EB: I just loved that you could see this private and this public Victorian and that they were worlds apart and the opportunity to play someone who is a contradiction to people’s preconception of what she was like because everyone knows her as the mourning Queen who was wheeled around in black with a hanky on her head and was kind of demure and repressed and she was just the polar opposite when she was younger and so that was exciting to me, that I could sort of change people’s opinion of what Victoria was like.
Q: What was it like working with Rupert Friend?
EB: Rupert was so perfect for this part and the moment he walked in you just knew he was right. He has that kind of composure and the gravitas that you need for someone like Albert. He’s impeccable as him and just delved into this character so much and has absolutely morphed into this guy.
Q: Director Jean Marc Vallee is of French Canadian origin. Do you think as a non-Brit he had a different approach to the film?

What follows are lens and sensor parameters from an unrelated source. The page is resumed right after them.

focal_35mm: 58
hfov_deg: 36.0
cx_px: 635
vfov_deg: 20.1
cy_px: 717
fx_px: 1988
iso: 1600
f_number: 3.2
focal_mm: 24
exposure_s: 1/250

EB: I think it’s good not to have an English director or a European director, I think because he doesn’t hold this period in too much reverence. I think we all have a tendency to do that here and that becomes kind of stuffy and unapproachable and I think people’s perception of that period if they’re British or European or something, is our dream of what we wanted that period to be like, so it has a sort of ethereal and other-worldly quality and I think that Jean-Marc brings this very modern approach to it. He sees that she’s a rebel and that’s what he said to me in the first meeting and I was completely taken aback at first…you know, to describe Queen Victoria as a rebel! And then you realise he’s so right it’s scary.

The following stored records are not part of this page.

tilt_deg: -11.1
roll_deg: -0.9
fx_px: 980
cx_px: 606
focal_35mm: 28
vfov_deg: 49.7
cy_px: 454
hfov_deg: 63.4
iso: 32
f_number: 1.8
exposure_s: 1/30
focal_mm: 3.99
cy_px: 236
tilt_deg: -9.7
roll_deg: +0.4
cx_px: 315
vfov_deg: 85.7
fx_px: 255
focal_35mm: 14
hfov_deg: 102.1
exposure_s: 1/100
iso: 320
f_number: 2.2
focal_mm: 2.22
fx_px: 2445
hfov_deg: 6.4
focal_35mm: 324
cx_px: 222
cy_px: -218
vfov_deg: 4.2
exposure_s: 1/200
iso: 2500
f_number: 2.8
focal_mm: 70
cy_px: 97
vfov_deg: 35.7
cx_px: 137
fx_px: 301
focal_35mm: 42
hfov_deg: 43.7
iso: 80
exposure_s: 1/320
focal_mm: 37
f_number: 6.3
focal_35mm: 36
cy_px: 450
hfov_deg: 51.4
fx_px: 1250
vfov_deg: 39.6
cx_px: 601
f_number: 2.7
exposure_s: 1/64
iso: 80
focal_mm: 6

Q: What sort of impact do you think Brit producer Graham King had on the film?
EB: Graham King is a classy man and he has great taste and I think he really wanted to cast the right people in this, not necessarily the right people for the audience or the box office or the studio’s gain. He was so adamant that this was cast in the way that it deserved to be cast.
Q: You filmed so much of The Young Victoria on location, with many scenes filmed in gorgeous stately homes and castles. Was this quite a welcome change to your usual on set experience?
EB: Everyone hates being in the studio; it’s stuffy and the air’s horrible. You walk out and there are trucks. This is wonderful because you do sort of immerse yourself in this whole world. I mean, we all like to walk in and kind of play it cool and be like ‘yeah it’s a bit plain, isn’t it? Bit plain in here…’ but it’s just overwhelming. These rooms are overwhelming.